Y'all do want peace, don't you?

[0] https://www.ynetnews.com/article/bkd8rnrqkl

[1] https://www.jpost.com/arab-israeli-conflict/with-only-40-per...


It seems telling that you were downvoted without any responses. I can't see anything objectionable in your position, and it appears appropriately argued and evidenced. I guess people just disagree with your worldview.


I did not downvote the comment - I never downvote anything - but the argument that Israel gave some kind of sovereignty to the Gaza strip in 2005 just does not match reality. Israel removed its troops from the Gaza strip but still maintained heavy control over it - control of border traffic, maritime blockade, airspace control, control over water, electricity, and fuel supply. You do not need boots on the ground if you have that much control over everything that go in or comes out of some region.

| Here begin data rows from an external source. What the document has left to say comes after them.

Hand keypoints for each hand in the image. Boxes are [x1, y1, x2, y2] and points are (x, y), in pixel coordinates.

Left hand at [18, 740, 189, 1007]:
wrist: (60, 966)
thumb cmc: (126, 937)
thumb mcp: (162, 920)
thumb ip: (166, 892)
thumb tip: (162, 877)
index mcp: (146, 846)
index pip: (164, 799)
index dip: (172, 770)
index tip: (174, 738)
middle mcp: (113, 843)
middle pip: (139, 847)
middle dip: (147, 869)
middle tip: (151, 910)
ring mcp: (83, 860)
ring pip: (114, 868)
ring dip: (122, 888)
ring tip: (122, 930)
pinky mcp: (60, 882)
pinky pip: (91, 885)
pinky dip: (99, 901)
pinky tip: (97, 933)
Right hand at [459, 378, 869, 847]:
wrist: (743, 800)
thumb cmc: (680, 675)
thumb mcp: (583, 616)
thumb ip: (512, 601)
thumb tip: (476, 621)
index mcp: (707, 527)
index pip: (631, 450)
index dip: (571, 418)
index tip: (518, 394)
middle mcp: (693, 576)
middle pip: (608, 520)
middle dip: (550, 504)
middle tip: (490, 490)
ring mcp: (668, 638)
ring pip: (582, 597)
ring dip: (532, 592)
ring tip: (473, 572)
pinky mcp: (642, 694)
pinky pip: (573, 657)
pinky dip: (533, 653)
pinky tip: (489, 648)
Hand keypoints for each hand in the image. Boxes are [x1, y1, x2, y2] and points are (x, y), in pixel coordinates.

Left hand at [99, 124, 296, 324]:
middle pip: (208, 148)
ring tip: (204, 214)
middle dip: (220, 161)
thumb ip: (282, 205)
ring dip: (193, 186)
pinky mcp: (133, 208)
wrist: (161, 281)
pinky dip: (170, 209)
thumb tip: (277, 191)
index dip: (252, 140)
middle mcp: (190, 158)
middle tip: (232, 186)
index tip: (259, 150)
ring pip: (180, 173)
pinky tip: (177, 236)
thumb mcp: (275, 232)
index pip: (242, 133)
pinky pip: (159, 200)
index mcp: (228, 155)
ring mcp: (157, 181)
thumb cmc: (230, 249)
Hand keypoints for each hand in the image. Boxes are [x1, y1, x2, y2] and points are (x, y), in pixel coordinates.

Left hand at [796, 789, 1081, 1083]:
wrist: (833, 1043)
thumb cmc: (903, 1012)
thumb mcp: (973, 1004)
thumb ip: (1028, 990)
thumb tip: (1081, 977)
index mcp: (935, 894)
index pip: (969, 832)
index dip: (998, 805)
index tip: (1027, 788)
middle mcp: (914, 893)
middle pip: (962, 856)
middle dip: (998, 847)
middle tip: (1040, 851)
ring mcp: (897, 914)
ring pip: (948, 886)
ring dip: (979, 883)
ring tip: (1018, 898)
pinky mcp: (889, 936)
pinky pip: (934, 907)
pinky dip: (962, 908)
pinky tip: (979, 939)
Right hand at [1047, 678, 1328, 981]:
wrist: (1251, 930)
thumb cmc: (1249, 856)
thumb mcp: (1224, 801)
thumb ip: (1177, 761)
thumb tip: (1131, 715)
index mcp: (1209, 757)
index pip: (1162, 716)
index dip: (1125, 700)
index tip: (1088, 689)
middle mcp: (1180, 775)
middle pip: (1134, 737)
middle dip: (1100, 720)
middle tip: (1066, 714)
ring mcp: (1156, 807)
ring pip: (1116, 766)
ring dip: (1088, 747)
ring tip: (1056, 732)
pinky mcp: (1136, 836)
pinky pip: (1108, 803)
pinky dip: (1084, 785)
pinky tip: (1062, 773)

Also the sentiment of the population does not matter if the government does not want a two state solution or only on conditions unacceptable to the Palestinians. Read up on the details of the proposals.

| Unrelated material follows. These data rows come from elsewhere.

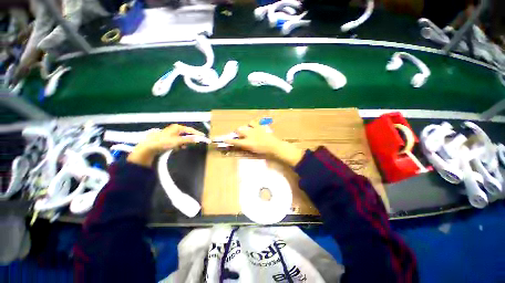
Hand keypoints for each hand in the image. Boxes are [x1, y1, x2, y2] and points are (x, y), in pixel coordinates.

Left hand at [127, 124, 204, 166]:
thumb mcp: (178, 141)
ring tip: (183, 147)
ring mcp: (171, 134)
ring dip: (184, 142)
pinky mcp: (169, 138)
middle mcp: (175, 129)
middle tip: (194, 143)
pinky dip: (179, 144)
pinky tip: (178, 148)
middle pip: (187, 134)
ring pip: (182, 138)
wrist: (150, 146)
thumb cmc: (164, 142)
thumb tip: (198, 139)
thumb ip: (189, 140)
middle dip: (190, 139)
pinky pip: (178, 141)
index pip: (191, 130)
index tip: (203, 136)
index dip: (197, 133)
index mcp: (178, 128)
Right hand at [225, 120, 304, 166]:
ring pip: (245, 125)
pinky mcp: (260, 126)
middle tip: (239, 134)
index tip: (224, 139)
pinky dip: (252, 124)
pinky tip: (253, 127)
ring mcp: (255, 130)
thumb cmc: (264, 152)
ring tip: (247, 130)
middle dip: (237, 132)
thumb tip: (242, 144)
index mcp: (248, 143)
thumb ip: (246, 147)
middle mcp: (250, 135)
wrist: (275, 146)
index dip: (229, 140)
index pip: (235, 141)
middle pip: (239, 130)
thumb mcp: (254, 151)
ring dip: (245, 128)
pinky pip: (253, 122)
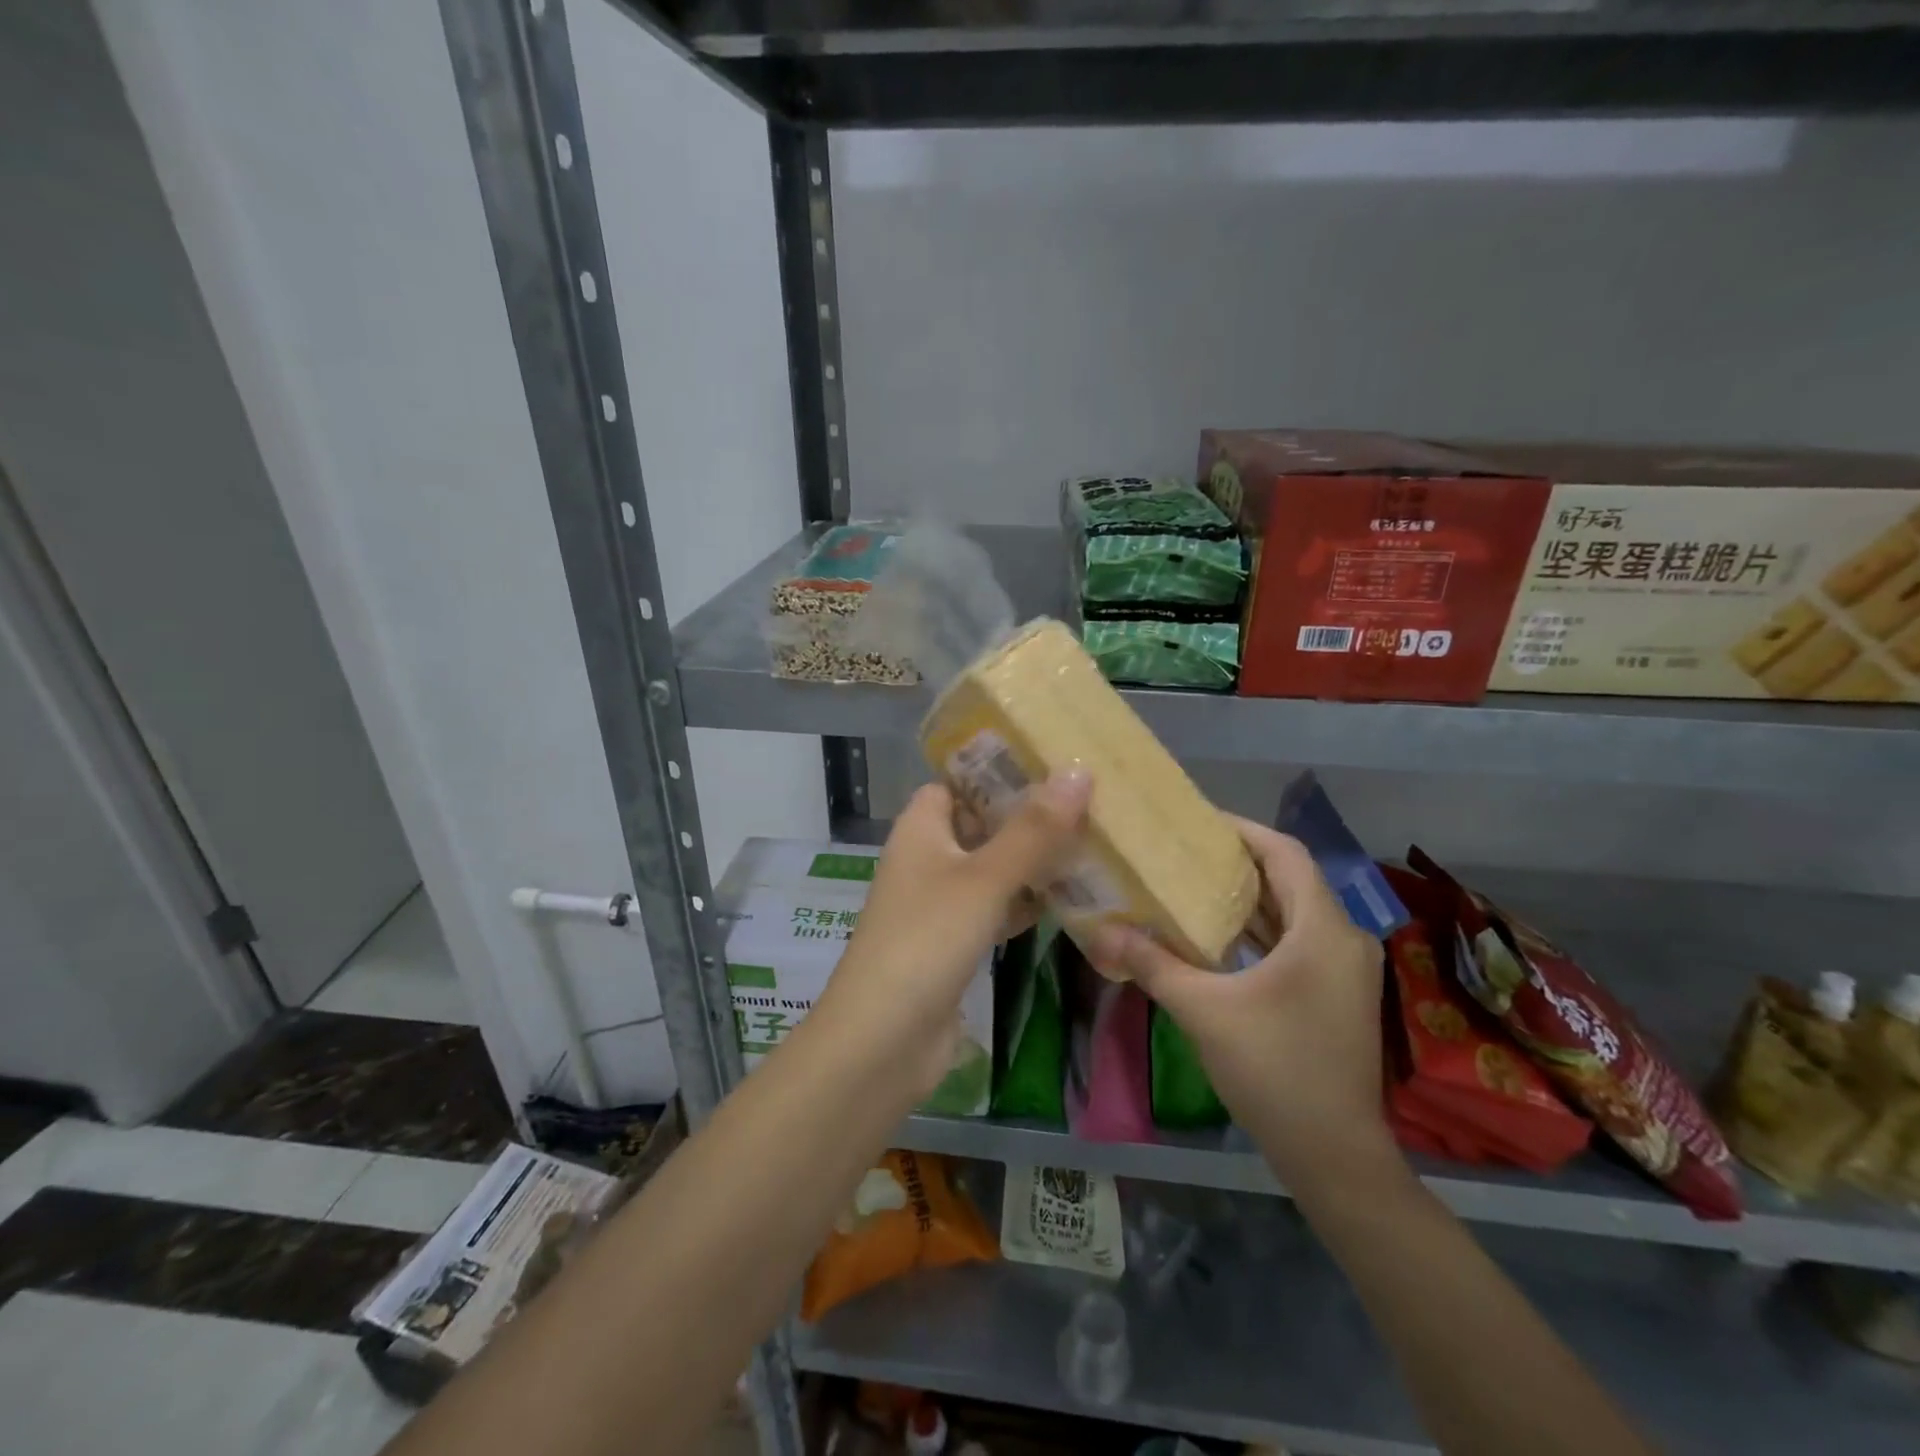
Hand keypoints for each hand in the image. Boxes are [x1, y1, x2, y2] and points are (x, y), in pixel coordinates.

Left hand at [817, 770, 1091, 1095]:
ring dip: (1033, 861)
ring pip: (993, 868)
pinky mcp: (954, 942)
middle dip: (1028, 816)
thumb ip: (1033, 830)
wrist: (883, 1040)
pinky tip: (1069, 899)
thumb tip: (1079, 771)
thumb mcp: (984, 879)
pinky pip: (996, 908)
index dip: (999, 770)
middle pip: (982, 823)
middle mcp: (928, 858)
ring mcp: (940, 903)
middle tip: (1089, 801)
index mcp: (921, 828)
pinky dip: (1026, 902)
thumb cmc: (927, 941)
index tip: (1053, 761)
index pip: (959, 781)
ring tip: (1092, 842)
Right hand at [1087, 817, 1392, 1188]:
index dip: (1242, 830)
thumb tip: (1099, 930)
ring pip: (1295, 911)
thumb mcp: (1203, 1010)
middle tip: (1184, 853)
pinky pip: (1299, 939)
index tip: (1196, 824)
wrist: (1334, 1155)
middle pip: (1290, 879)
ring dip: (1250, 897)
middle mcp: (1344, 938)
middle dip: (1239, 862)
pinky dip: (1262, 929)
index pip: (1285, 853)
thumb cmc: (1274, 1070)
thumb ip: (1152, 963)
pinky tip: (1221, 937)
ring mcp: (1347, 968)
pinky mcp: (1340, 993)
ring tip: (1194, 886)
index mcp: (1323, 930)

This is not true, even in their acceptance of THEIR land, they will not acknowledge or turn over their territorial claim to the rest of the land.


> ...even including Hamas

That is not true. Trivial to check on Wikipedia [1] and go to factual information.

[1] https://en.wikipedia.org/wiki/Hamas#Policies_towards_Israel_...


»On 2 May 2017, Khaled Mashal, chief of the Hamas Political Bureau, presented a new Charter, in which Hamas accepted the establishment of a Palestinian state "on the basis of June 4, 1967" (West Bank, Gaza Strip and East Jerusalem).«


You cut the entire paragraph.


You mean the part where it says they did still not recognize the state of Israel or relinquish claims to all of Palestine? You overlooked the part in my comment where I said to varying degrees. Also to me that seems not too different from the position Israeli politicians had and some still have, we accept the partition plan but still desire to expand into all of Mandatory Palestine eventually.


no one really believes such stuff anymore.

Israel really the invader according to UN and many other organization.

see: https://en.wikipedia.org/wiki/United_Nations_Security_Counci...

and many other examples of how israel really ignored the internatinal law, the agreements it signed etc.


Um. The UN approved the original 1947 Partition Plan, which called for a Jewish State and an Arab state.

https://en.wikipedia.org/wiki/United_Nations_Partition_Plan_...


The UN General Assembly does not make legally binding decisions, they express majority opinions. Only the Security Council can make legally binding decisions. There is also the question whether the UN General Assembly even has the legitimation to suggest the partitioning of some land against the will of its population. There was an attempt to decide on this but that did not get the necessary votes. And even the partition plan was only accepted because several countries where pressured or incentivized to vote for it.


That cannot be. Hamas isn’t interested in a Palestinian state, they are interested in the destruction of Israel. Iran and all its proxies think this way. It is their raison d’etre. Giving them a state would not end the war.